▸ **Actions to take**:
• A. In the patch reply, restate the paragraph beginning "Sorry, this doesn't add up" as a short bulleted list that keeps its main points.
• B. Continue the patch reply from the point where it stops.

Re: [PATCH 1/2] perf/arm-ni: Don't crash in probing clock domains without a PMU instance

From: Robin Murphy

Date: Mon Jan 26 2026 - 11:34:54 EST


On 2026-01-26 3:30 am, Baisheng Gao wrote:
The NULL pmusela pointer implies that current clock domain doesn't have
a PMU instance. Return 0 for probing the next clock domain. Otherwise a
kernel crash will happen.

Sorry, this doesn't add up with the diff below. All of the documentation says that the PMU is in integral part of the clock domain, and I can find no mention of any configuration parameter allowing it to be omitted. It is possible for the PMU registers to be inaccessible because Non-Secure access has not been enabled, but we account for that already.

Signed-off-by: Baisheng Gao <baisheng.gao@xxxxxxxxxx>
---
drivers/perf/arm-ni.c | 8 +++++++-
1 file changed, 7 insertions(+), 1 deletion(-)

▸ **Recorded data**:

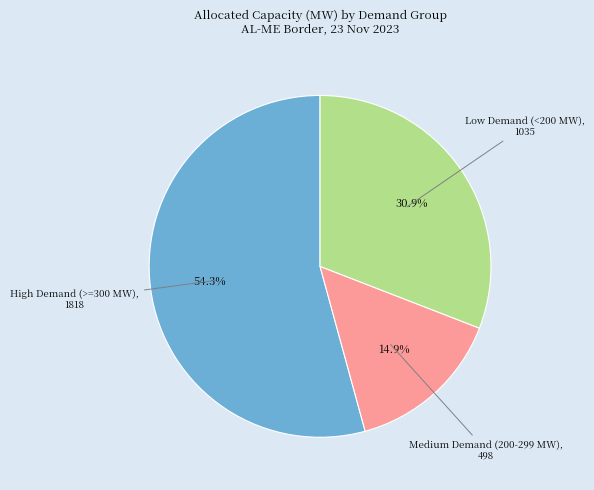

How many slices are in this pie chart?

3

==

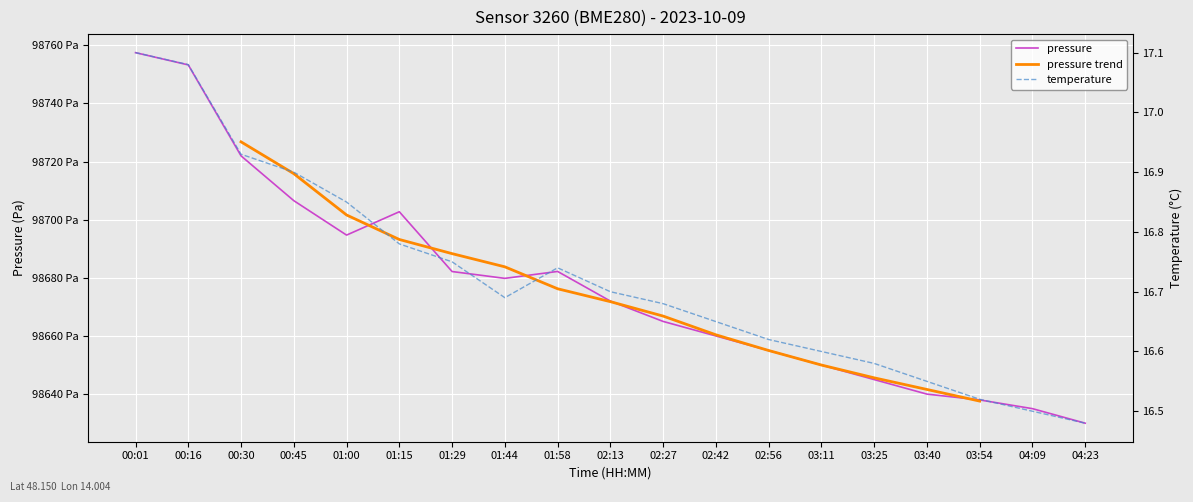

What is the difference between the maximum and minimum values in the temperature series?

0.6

...

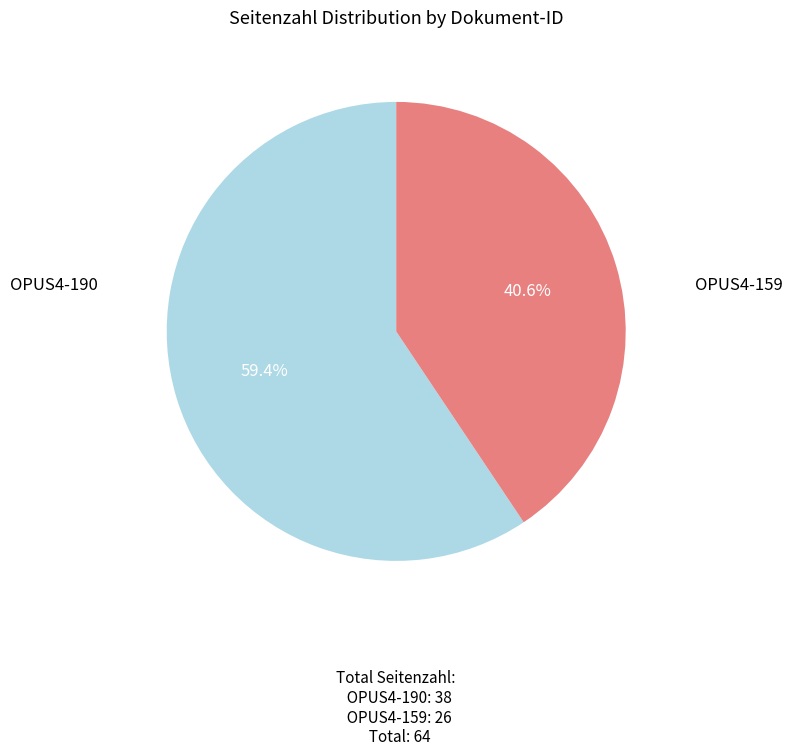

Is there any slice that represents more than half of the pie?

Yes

▸ **Answers by item number**:
• A.
- The commit message does not add up with the diff below it.
- All of the documentation treats the PMU as an integral part of the clock domain.
- No configuration parameter is mentioned that allows the PMU to be omitted.
- The PMU registers can be inaccessible if Non-Secure access has not been enabled, but that case is already accounted for.

• B.
diff --git a/drivers/perf/arm-ni.c b/drivers/perf/arm-ni.c
index 66858c65215d..53b656983da1 100644
--- a/drivers/perf/arm-ni.c
+++ b/drivers/perf/arm-ni.c
@@ -526,6 +526,7 @@ static int arm_ni_init_cd(struct arm_ni *ni, struct arm_ni_node *node, u64 res_s
{
struct arm_ni_cd *cd = ni->cds + node->id;
const char *name;
+ static atomic_t id;
cd->id = node->id;
cd->num_units = node->num_components;
@@ -562,6 +563,11 @@ static int arm_ni_init_cd(struct arm_ni *ni, struct arm_ni_node *node, u64 res_s
case NI_TMNI:
case NI_CMNI:
unit->pmusela = arm_ni_get_pmusel(ni, unit_base);
+ if (!unit->pmusela) {

...However this is not about the PMU node anyway; this would represent the FCU at an interface node being missing. Again, it's possible for access to the FCU itself to be restricted, per the test below, but the subfeature ID registers should always be readable, and per the "Should be impossible" comment in arm_ni_get_pmusel(), the nodes that can generate PMU events should always include an FCU.

Could you please clarify some more details of what the exact situation is that you're trying to deal with here?

+ dev_info(ni->dev, "No have PMU %d\n", cd->id);
+ devm_kfree(ni->dev, cd->units);
+ return 0;
+ }
writel_relaxed(1, unit->pmusela);
if (readl_relaxed(unit->pmusela) != 1)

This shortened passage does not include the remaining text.